WMO: Highly probable that world will reach 1.5 °C in next 5 years

The goal of the Paris climate accord that was signed in 2016 was to keep the rise in global average temperature to well below 2 °C (3.6 °F) above pre-industrial levels; and to pursue efforts to limit the increase to 1.5 °C. A new climate update issued by the World Meteorological Organization (WMO) reveals that there is about a 40% chance of the annual average global temperature temporarily reaching 1.5°C above the pre industrial levels in at least one of the next five years – and these odds are increasing with time.
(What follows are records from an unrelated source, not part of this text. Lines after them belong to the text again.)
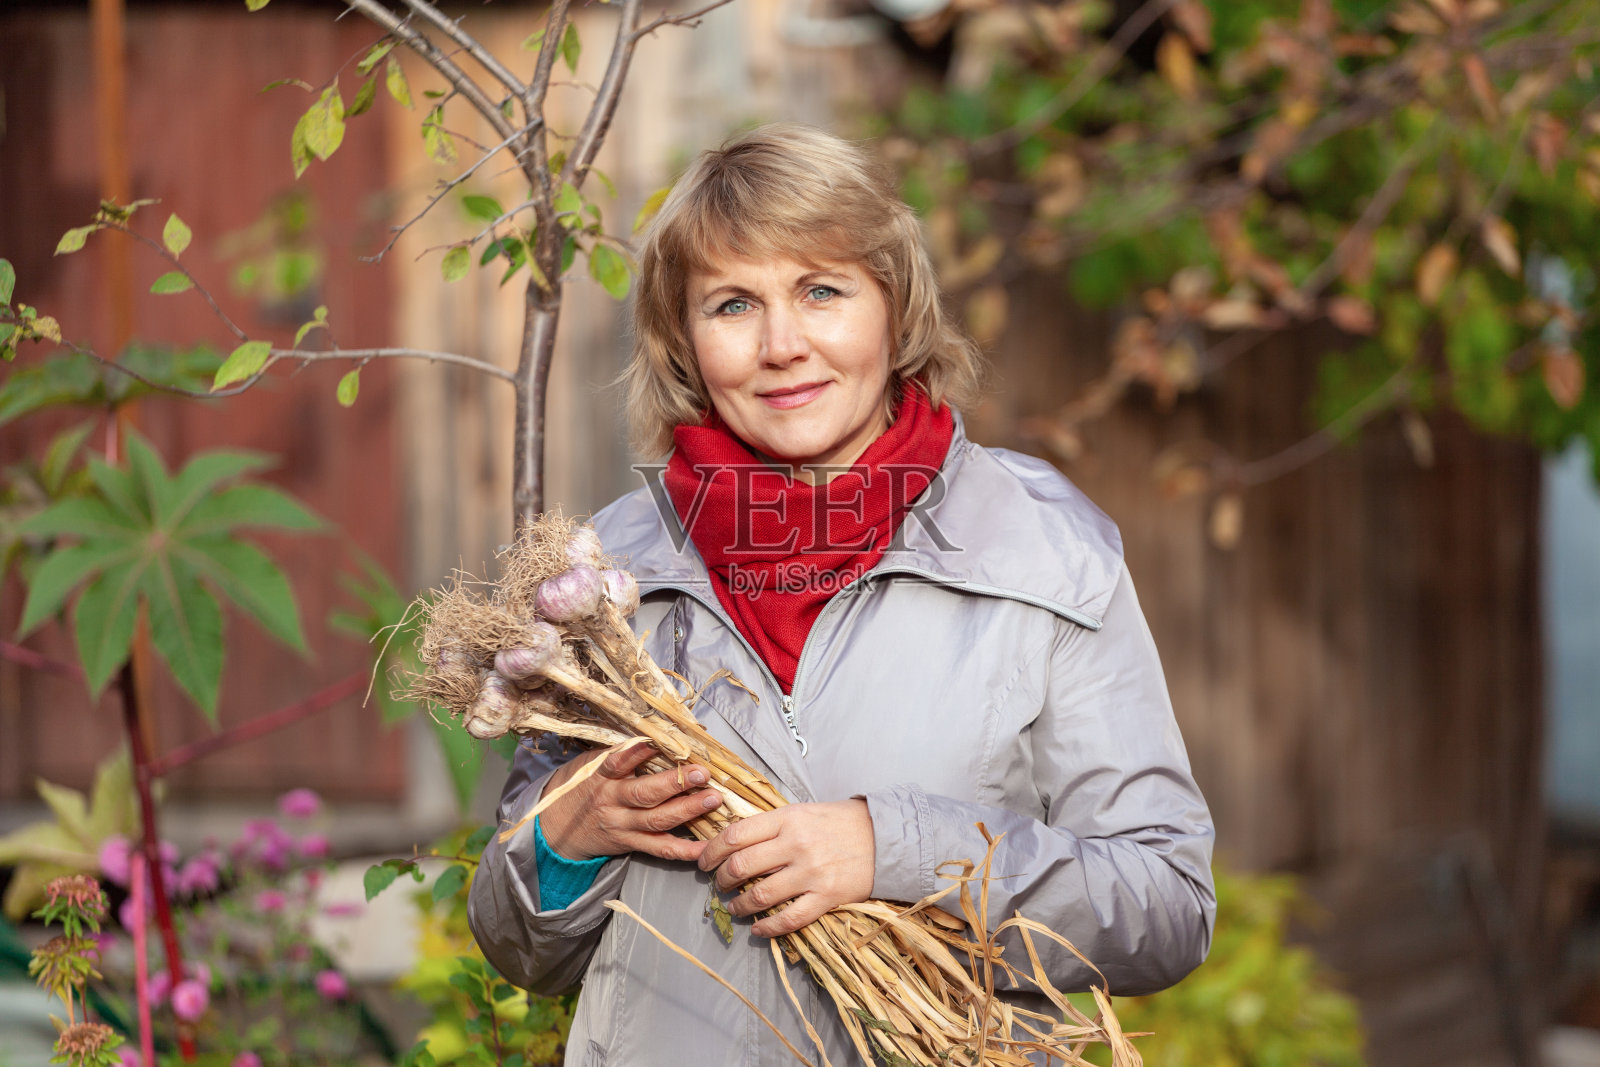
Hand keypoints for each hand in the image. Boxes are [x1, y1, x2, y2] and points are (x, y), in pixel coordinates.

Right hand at [537, 740, 723, 863]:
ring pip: (657, 821)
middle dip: (676, 783)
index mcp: (601, 776)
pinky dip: (684, 850)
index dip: (638, 753)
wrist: (558, 827)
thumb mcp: (592, 762)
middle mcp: (612, 802)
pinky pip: (660, 849)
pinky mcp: (631, 844)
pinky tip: (705, 847)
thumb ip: (621, 750)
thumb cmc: (583, 785)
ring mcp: (622, 826)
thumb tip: (658, 731)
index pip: (617, 762)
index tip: (660, 742)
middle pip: (644, 795)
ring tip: (713, 799)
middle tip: (702, 773)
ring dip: (687, 810)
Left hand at [697, 800, 874, 937]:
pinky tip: (759, 929)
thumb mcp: (804, 811)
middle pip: (741, 866)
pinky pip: (788, 919)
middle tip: (719, 885)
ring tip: (735, 907)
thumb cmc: (842, 822)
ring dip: (739, 905)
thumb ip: (773, 825)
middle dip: (721, 880)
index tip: (704, 861)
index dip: (711, 851)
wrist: (887, 838)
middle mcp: (795, 845)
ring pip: (759, 896)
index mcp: (787, 819)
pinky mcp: (826, 897)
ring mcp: (810, 873)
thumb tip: (737, 840)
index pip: (735, 835)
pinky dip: (767, 928)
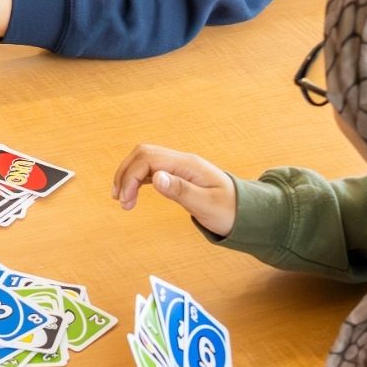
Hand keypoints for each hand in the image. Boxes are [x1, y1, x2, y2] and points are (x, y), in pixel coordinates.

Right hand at [111, 144, 237, 237]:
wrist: (246, 212)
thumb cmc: (229, 210)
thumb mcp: (206, 204)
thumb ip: (180, 190)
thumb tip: (156, 178)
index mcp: (188, 164)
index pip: (148, 159)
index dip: (130, 177)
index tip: (126, 200)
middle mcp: (182, 160)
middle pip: (142, 154)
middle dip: (125, 174)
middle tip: (120, 200)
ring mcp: (180, 166)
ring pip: (144, 159)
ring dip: (129, 175)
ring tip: (122, 199)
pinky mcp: (179, 174)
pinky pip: (152, 168)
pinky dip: (138, 179)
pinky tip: (133, 193)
Quick Summary of the new report

Latest predictions suggest that:

  • Annual mean global (land and sea) mean near-surface temperature is likely to be at least 1°C warmer than preindustrial levels (defined as the 1850-1900 average) in each of the coming 5 years and is very likely to be within the range 0.9 – 1.8°C
  • It is about as likely as not (40% chance) that one of the next 5 years will be at least 1.5°C warmer than preindustrial levels and the chance is increasing with time
  • It is very unlikely (10%) that the 5 year mean annual global near-surface temperature for 2021-2025 will be 1.5°C warmer than preindustrial levels
  • The chance of at least one year exceeding the current warmest year, 2016, in the next five years is 90%
  • Over 2021-2025, almost all regions, except parts of the southern oceans and the North Atlantic are likely to be warmer than the recent past (defined as the 1981-2010 average)
  • Over 2021-2025, high latitude regions and the Sahel are likely to be wetter than the recent past
  • Over 2021-2025 there is an increased chance of more tropical cyclones in the Atlantic compared to the recent past
  • In 2021, large land areas in the Northern Hemisphere are likely to be over 0.8°C warmer than the recent past
  • In 2021, the Arctic (north of 60°N) is likely to have warmed by more than twice as much as the global mean compared to the recent past
  • In 2021, southwestern North America is likely to be drier than the recent past whereas the Sahel region and Australia are likely to be wetter


These are more than just statistics, Increasing temperatures mean more melting ice, higher sea levels, more heatwaves and other extreme weather, and greater impacts on food security, health, the environment and sustainable development,”

“This study shows – with a high level of scientific skill – that we are getting measurably and inexorably closer to the lower target of the Paris Agreement on Climate Change. It is yet another wakeup call that the world needs to fast-track commitments to slash greenhouse gas emissions and achieve carbon neutrality, Technological advances now make it possible to track greenhouse gas emissions back to their sources as a means of precisely targeting reduction efforts,”

“It is also underlines the need for climate adaptation. Only half of 193 WMO Members have state of the art early warning services.  Countries should continue to develop the services that will be needed to support adaptation in climate-sensitive sectors – such as health, water, agriculture and renewable energy – and promote early warning systems that reduce the adverse impacts of extreme events. Besides limitations in early warning services we are having severe gaps in weather observations especially in Africa and island states. This has a major negative impact on the accuracy if the early warnings in those areas and globally. We need to invest in the basic networks as well.”

WMO Secretary-General Prof. Petteri Taalas


The year 2021, and the crucial climate change negotiations, COP26, in November, have been widely described as a “make-or-break” chance to prevent climate change spiralling ever more out of control. Tackling climate change is high on the agenda of the G-7 Leaders Summit hosted by the United Kingdom from 11-13 June.